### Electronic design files

______________________________

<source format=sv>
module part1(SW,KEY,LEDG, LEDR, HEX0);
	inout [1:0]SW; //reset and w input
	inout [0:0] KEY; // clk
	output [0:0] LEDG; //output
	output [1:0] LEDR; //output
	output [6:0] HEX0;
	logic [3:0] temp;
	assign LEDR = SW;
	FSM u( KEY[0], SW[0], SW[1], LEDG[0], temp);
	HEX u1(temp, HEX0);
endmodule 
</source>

______________________________

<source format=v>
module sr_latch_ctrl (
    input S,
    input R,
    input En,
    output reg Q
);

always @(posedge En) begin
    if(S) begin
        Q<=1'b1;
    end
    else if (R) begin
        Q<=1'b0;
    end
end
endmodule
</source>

______________________________

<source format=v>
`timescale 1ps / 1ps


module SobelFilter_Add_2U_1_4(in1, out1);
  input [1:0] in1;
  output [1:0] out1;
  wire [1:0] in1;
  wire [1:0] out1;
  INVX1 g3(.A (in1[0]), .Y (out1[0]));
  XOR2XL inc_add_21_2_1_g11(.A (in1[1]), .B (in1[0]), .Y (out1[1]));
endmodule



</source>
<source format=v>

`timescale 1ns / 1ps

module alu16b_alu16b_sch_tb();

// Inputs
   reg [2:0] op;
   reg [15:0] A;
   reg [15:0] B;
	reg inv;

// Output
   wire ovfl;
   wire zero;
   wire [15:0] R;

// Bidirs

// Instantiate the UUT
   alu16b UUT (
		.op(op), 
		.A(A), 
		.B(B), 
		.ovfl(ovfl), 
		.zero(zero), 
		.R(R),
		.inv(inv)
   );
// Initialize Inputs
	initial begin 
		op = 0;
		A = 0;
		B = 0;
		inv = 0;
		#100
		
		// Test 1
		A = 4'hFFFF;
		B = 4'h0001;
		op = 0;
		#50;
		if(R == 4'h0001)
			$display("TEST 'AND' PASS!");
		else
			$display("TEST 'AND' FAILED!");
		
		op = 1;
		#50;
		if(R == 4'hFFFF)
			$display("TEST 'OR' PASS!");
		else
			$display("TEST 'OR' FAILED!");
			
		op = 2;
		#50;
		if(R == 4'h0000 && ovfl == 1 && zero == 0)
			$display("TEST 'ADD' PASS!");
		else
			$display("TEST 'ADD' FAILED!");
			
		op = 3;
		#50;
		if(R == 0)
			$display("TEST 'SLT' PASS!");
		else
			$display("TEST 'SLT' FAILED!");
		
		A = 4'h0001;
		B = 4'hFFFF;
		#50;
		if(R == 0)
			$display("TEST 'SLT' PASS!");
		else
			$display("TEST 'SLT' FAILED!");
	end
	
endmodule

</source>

______________________________

### What is being asked
Pull out each line of the entries that contains "LEDR".

### Result of this exercise
module part1(SW,KEY,LEDG, LEDR, HEX0);
	output [1:0] LEDR; //output
	assign LEDR = SW;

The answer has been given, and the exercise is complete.